◆ **Provided data**:
###

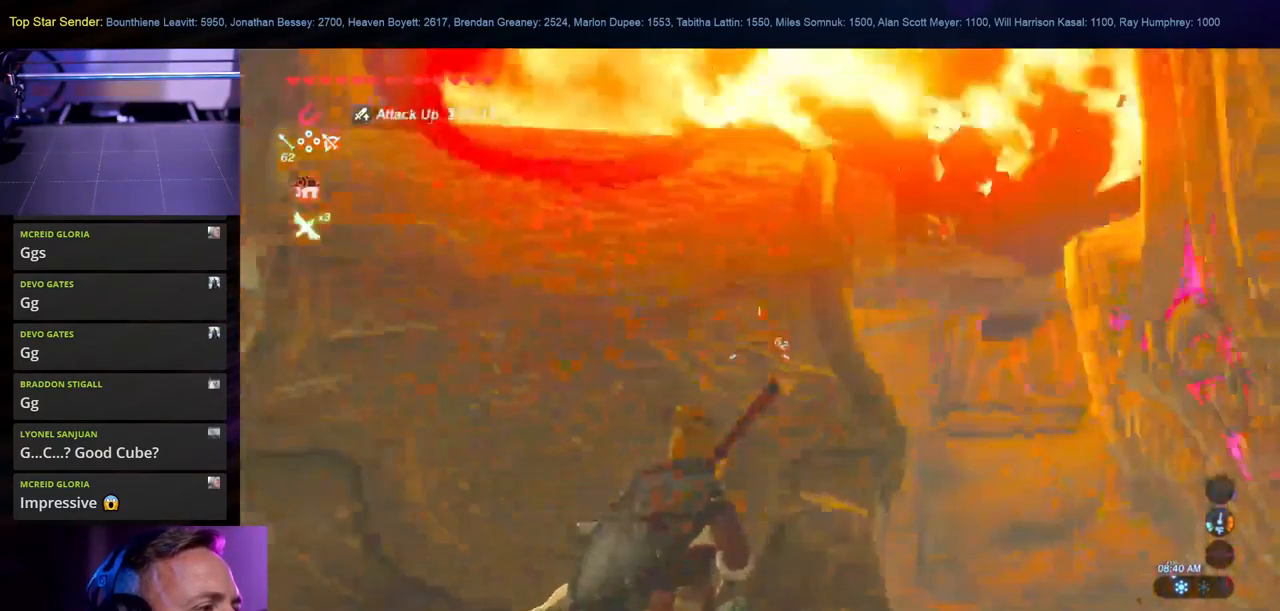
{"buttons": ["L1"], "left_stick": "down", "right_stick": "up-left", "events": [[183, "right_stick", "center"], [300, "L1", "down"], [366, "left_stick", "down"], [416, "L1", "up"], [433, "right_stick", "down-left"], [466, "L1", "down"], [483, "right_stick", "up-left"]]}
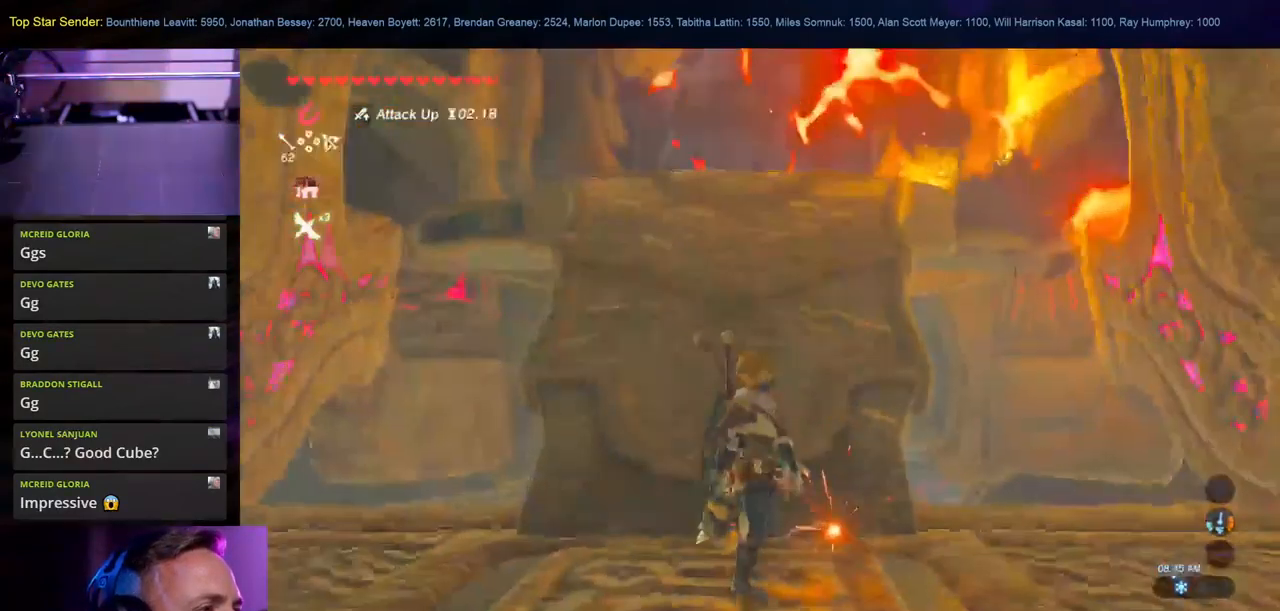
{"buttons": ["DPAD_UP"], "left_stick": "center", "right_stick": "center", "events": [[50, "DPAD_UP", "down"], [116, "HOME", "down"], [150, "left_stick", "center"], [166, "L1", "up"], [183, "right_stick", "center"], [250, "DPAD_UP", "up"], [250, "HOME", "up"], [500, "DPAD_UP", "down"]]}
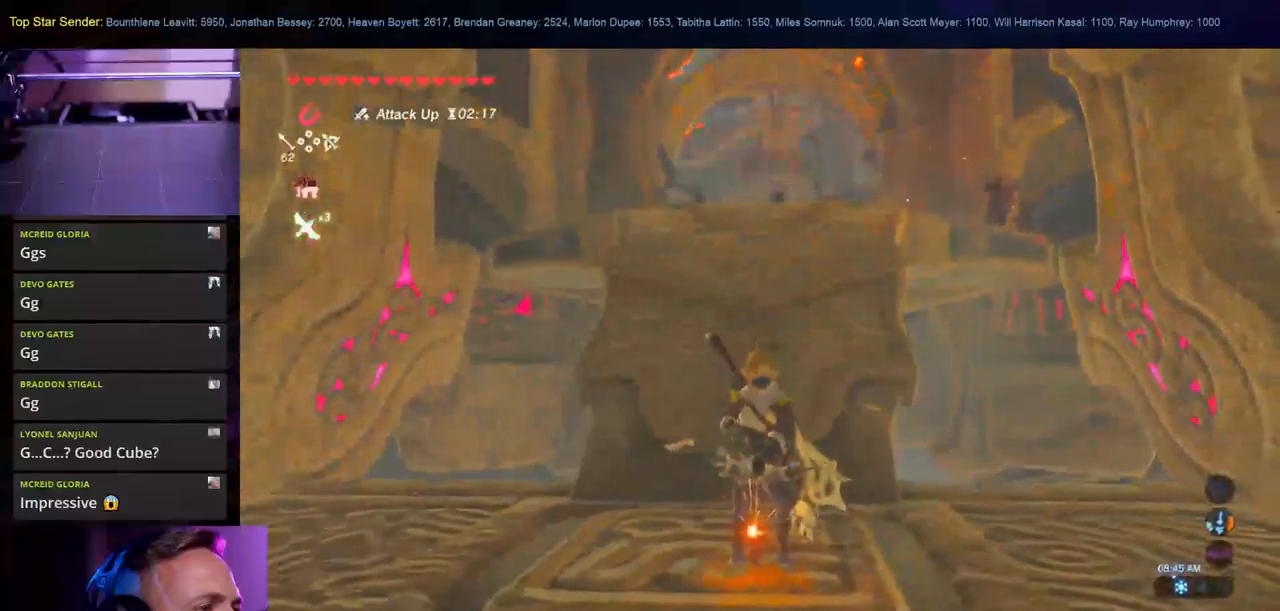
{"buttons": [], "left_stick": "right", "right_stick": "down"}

###

◆ **Required action**: Please repeat the data verbatim and leave the pictures out of your copy.

◆ **Output of the exercise**:
{"buttons": ["L1"], "left_stick": "down", "right_stick": "up-left", "events": [[183, "right_stick", "center"], [300, "L1", "down"], [366, "left_stick", "down"], [416, "L1", "up"], [433, "right_stick", "down-left"], [466, "L1", "down"], [483, "right_stick", "up-left"]]}
{"buttons": ["DPAD_UP"], "left_stick": "center", "right_stick": "center", "events": [[50, "DPAD_UP", "down"], [116, "HOME", "down"], [150, "left_stick", "center"], [166, "L1", "up"], [183, "right_stick", "center"], [250, "DPAD_UP", "up"], [250, "HOME", "up"], [500, "DPAD_UP", "down"]]}
{"buttons": [], "left_stick": "right", "right_stick": "down"}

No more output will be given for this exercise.